Features & Functions

  1. Sending Logs Sending logs is a low effort step that System, Database, and Application Admins and owners can take to help safeguard their assets and improve campus security as a whole. For this service, you are providing data to the Core Tech Security team and will only be contacted by security in the event of an issue.
  2. Get Alerts and/or Reports To get alerts which are near real time or reports for designated frequency, Security must be receiving logs and will need to know which privileged accounts want reports and or alerts on and the parameters. For instance, if you want to know if anyone logs into a certain user account, outside of the US, outside of certain working hours, etc.
  3. Make me a Power User Becoming a power user in our SIEM Accelops will allow you to customize alerts and reports to your needs. This option is for experienced users who are looking at tailoring SIEM features for use for their assets or group. The security team provides a UCSC-specific user guide for the SIEM tool and can provide training customized to your needs upon request.
  4. Custom Request or Consulting Request Custom requests are for anything SIEM related that is not defined above. We are in the early implementation of this tool and are barely scratching the surface of capabilities. Here are our current capabilities and the defined roadmap for this tool. We are always interested in how users want to use the tool and the problems they are trying to solve so feel free to send your request and we will be glad to evaluate it or advise if it can be added to the roadmap.

Eligibility for Service

University owned, managed or affiliated systems are eligible for this service. The service can be requested by anyone who is an application or system owner or has a need to know. System owner verification is required.

Requesting the Service

Please note this is a short term process. We are awaiting a service creation in IT Request or a web form.

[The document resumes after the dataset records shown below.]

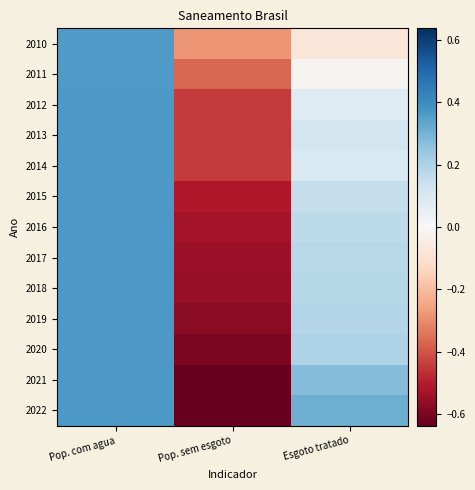

What is the total value across all series at Pop. sem esgoto?

-6.6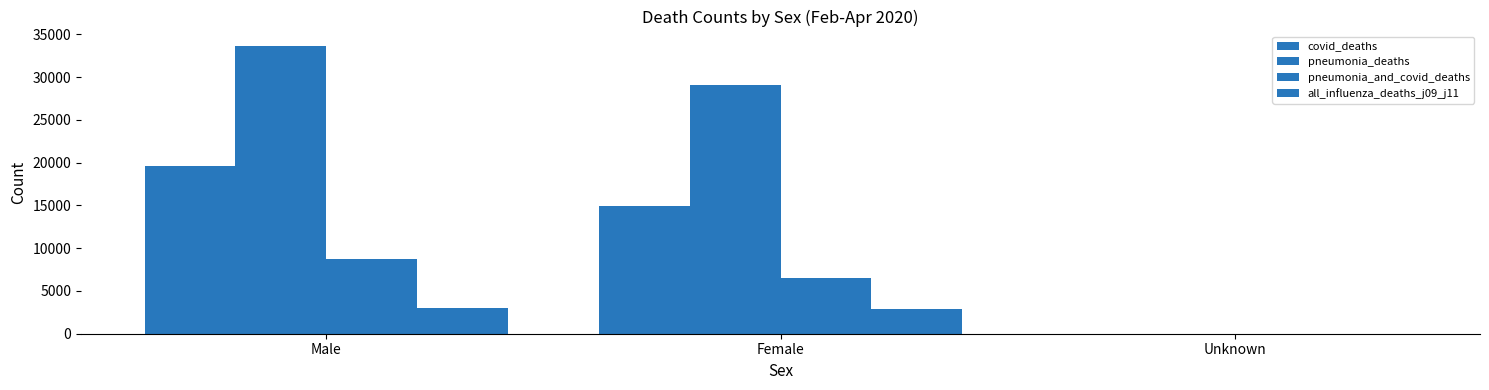

At how many categories does at least one series exceed 21998?

2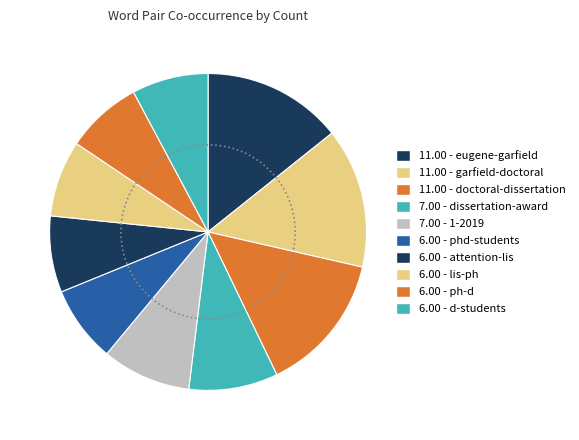

What is the largest slice in the pie chart?

eugene-garfield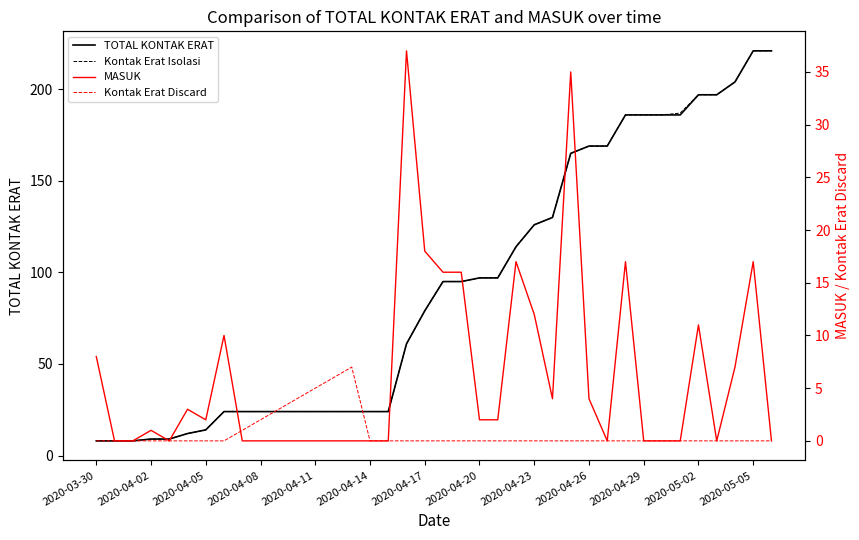

What is the lowest value of the TOTAL KONTAK ERAT series?

8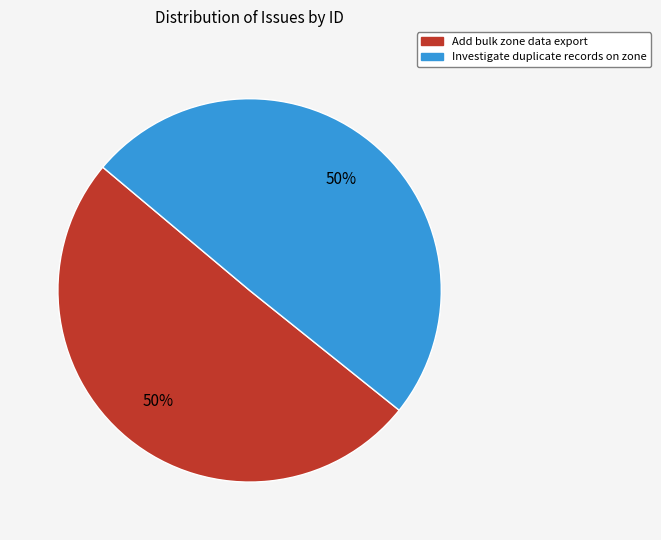

Combined, do Add bulk zone data export and Investigate duplicate records on zone account for over 50%?

Yes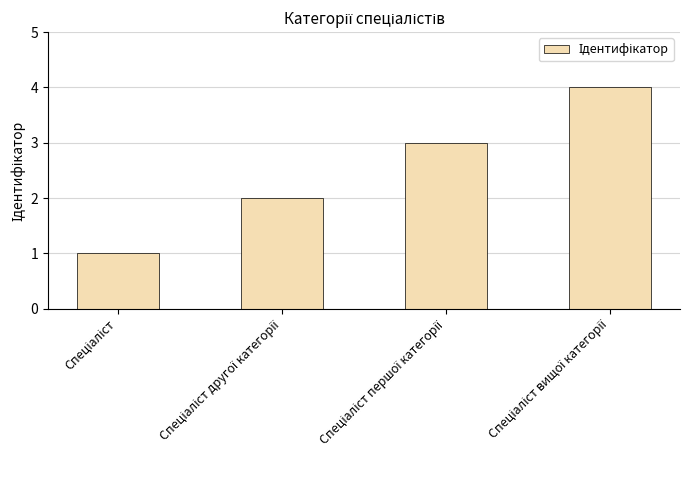

What is the difference between the maximum and minimum values?

3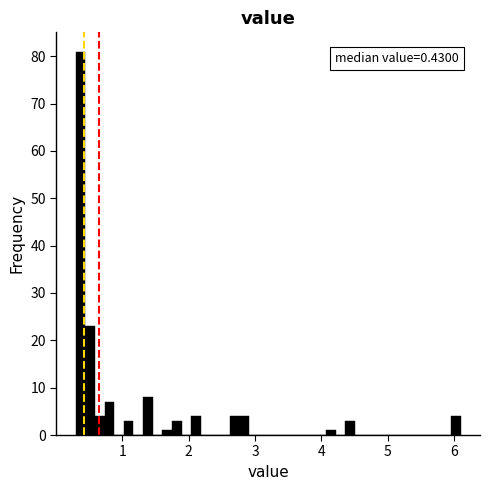

Around what value on the x-axis is the tallest bar? Give the approximate position of its centre, as read against the axis.

0.4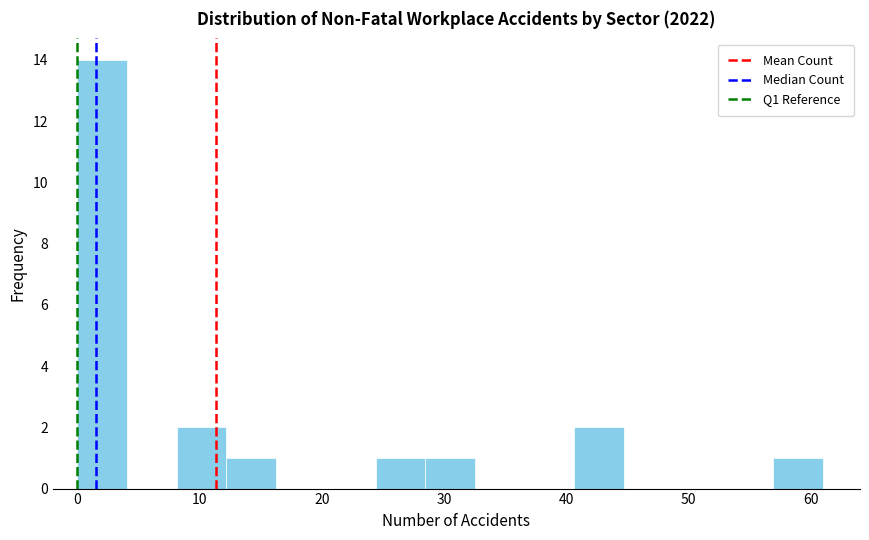

Reading left to right, transcribe this chart: for each bar, give the range it covers on the x-axis and its height. Neither the bar edges nor the heights are printed on the chart, so give them approximately, as read against the axes.

0 to 4: 14
4 to 8: 0
8 to 12: 2
12 to 16: 1
16 to 20: 0
20 to 24: 0
24 to 28: 1
28 to 33: 1
33 to 37: 0
37 to 41: 0
41 to 45: 2
45 to 49: 0
49 to 53: 0
53 to 57: 0
57 to 61: 1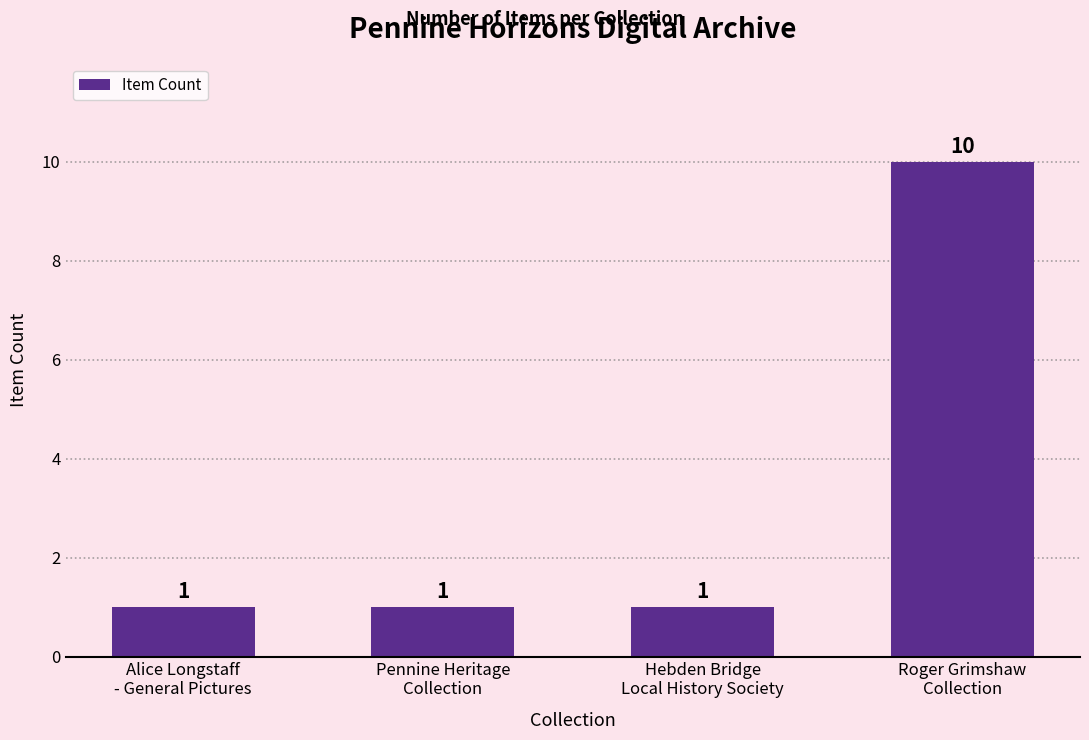

The value at Hebden Bridge
Local History Society is 1. True or false?

True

A User should request their desired service via IT request get help For the service select Security (Physical, IT & Policy) and Log Management as seen in Figure 1 below. In your message, please indicate the service you desire, your role, host and IP, the log types you are interested in and any other information you see fit. Services available are send logs, get privileged account alerts and or reports, become a SIEM Power User, and Custom Request. 

Figure 1

image1

Your IT Request will be assigned within eight working hours. You will be contacted for additional information if needed.

Availability, Metrics & Statistics

The Security Service Team availability is typically Monday-Friday, 8AM-5PM, However, logs are collected in near real time and should not interfere with business operations. Alerts are sent near real time so they can occur at any time. Power users can also access the SIEM at any time.

Self-Service Support

  • For detailed help on submitting logs look at our guide. Here are our current capabilities and the defined roadmap for this tool.
  • Thinking about how you can leverage this tool? Check out this article for ideas on different logs to capture!

  • For more information on how our log management service aligns to best practice guidelines (Critical Security Controls) click here 

  • The security team provides a UCSC-specific user guide for the SIEM tool and can provide training customized to your needs upon request.

Getting Help

For other issues or help, please create a support ticket in IT Request. Select Security (Physical, IT & Policy) for the service and Log Management for the System Application as seen in Figure 2 below.

Figure 2

image2

Your IT Request will be assigned within eight working hours. You will be contacted for additional information if needed.

Cost

This service is a campus funded, so no charge to you. Costs (charge-back) may be incurred for any non-standard or in-depth type of consultation or special request.